PC World recently published an article on Hyper-V R2 competing with VMware vSphere. I found this statement from Bob Kelly, Microsoft Corporate Vice President, Infrastructure Server Marketing, to be remarkable:
“That’s why I still maintain that at some point, you’ll be at 40 percent to 50 percent virtualized and you’re 50 percent physical, and that’s an important thing to recognize. If you recognize that, you can set the strategy. It’s not, ‘Oh God, we thought the world was going to be only virtual.’ That, fundamentally, is why I think VMware is in trouble,” he said.
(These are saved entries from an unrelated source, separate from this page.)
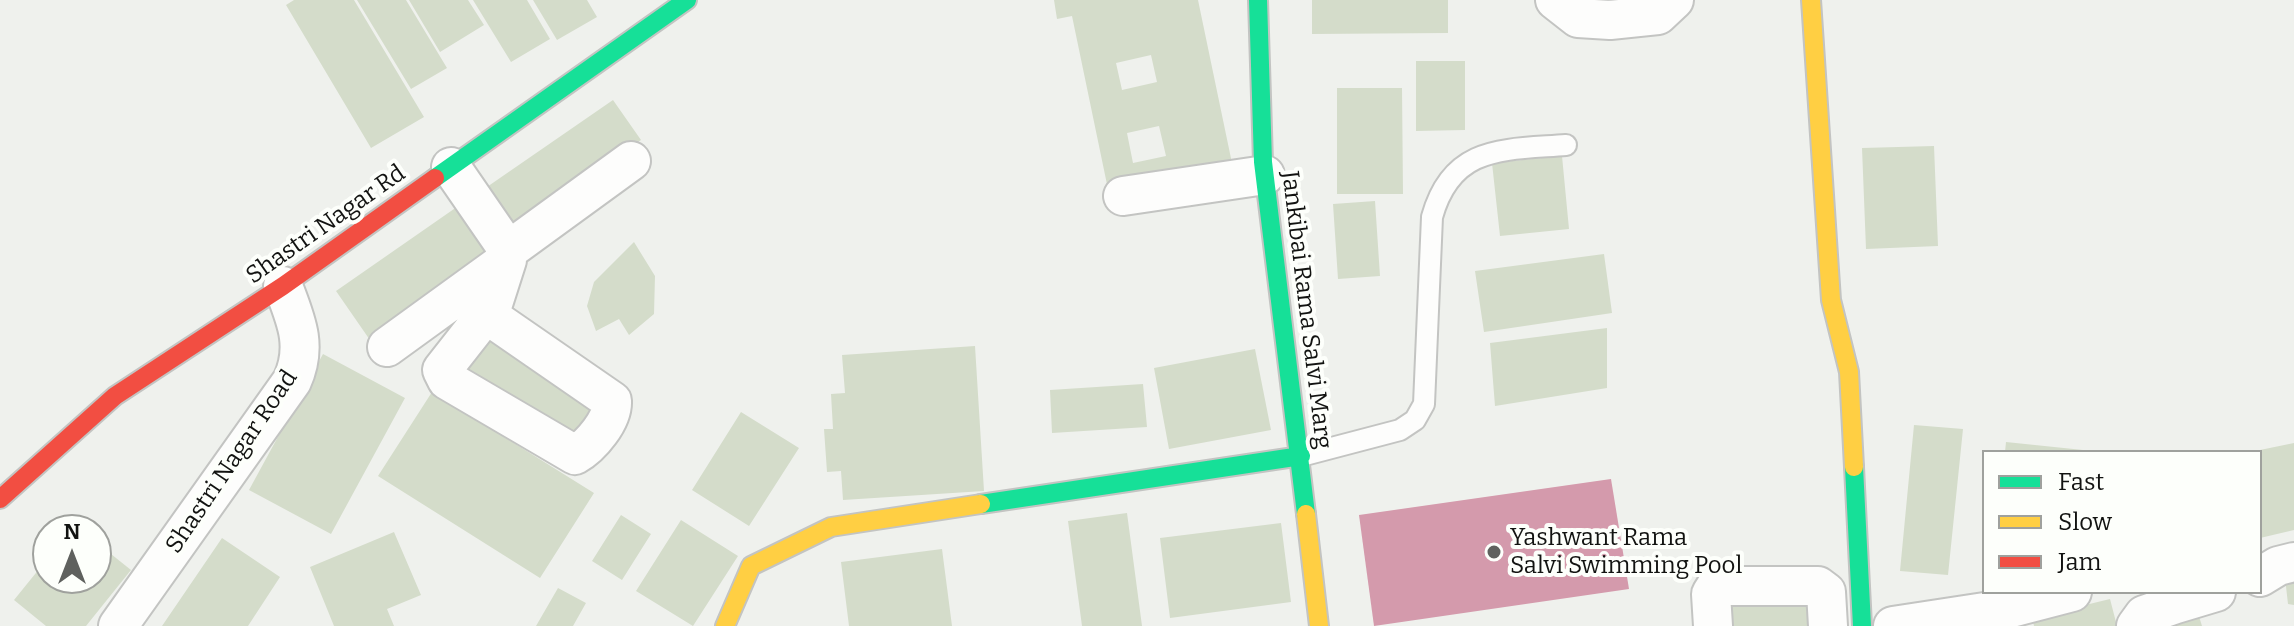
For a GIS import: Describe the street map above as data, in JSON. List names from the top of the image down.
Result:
{
  "streets": {
    "street": ["Shastri Nagar Rd", "Jankibai Rama Salvi Marg", "Shastri Nagar Road"]
  },
  "crossings": [
    ["Shastri Nagar Rd", "Shastri Nagar Road"]
  ],
  "places": ["Yashwant Rama Salvi Swimming Pool"],
  "legend": ["Fast", "Slow", "Jam"],
  "north": "top"
}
In related news, Gartner recently predicted that 50% of all x86 server workloads will be virtualized by 2012. Still no word on what happens in 2013, after global virtualization limits have been reached. [Better start looking for some investors that can help me get VM cap-and-trade started.]
But seriously, many companies have already instituted “virtualization first” policies and deploying new apps on physical hardware requires sign-off from upper management. If Bob Kelly is correct, half of all provisioning requests seek waivers from this policy? Incomprehensible.
Bob Kelly also explained the true cause of server sprawl in that same article. If you’re like me, you probably thought it was because of DLL Hell — complex product dependencies that made it extremely risky to manage multiple applications on a single Windows NT system — and SMP scalability problems. Nope, it turns out that the real issue was the need for sufficient capacity to accommodate peak demand… wink, wink.
Which 50% will you virtualize?
Pingback: Tweets that mention Which 50% will you virtualize? | VCritical -- Topsy.com
Pingback: uberVU - social comments
My employer is virtualization-first. Physical servers are becoming rather rare….
Of course microsoft would say that, their product can only support about 40-50% of workloads (hyperv tends to die under workload). We’re looking at hitting around 95 percent. The only reason for the 5%? Freaking fax cards and dongles that won’t work. I’ve already got multiterabye databases that run many, many, many thousands of iops a second….On blades to boot!
I should specify, it tends to die under high workload in OUR testing so far…Don’t want them thinking I am impugning the quality of their software.
William, thank you for clarifying. I’m sure your environment is the exception for Hyper-V-appropriate workloads.
Eric, I’m sure you’re right…. 😉
My company is at 80% of x86 based OS instances are virtual today. We aim to hit close to 90+% in the next 18 months. 50% as a goal is so 4 years ago.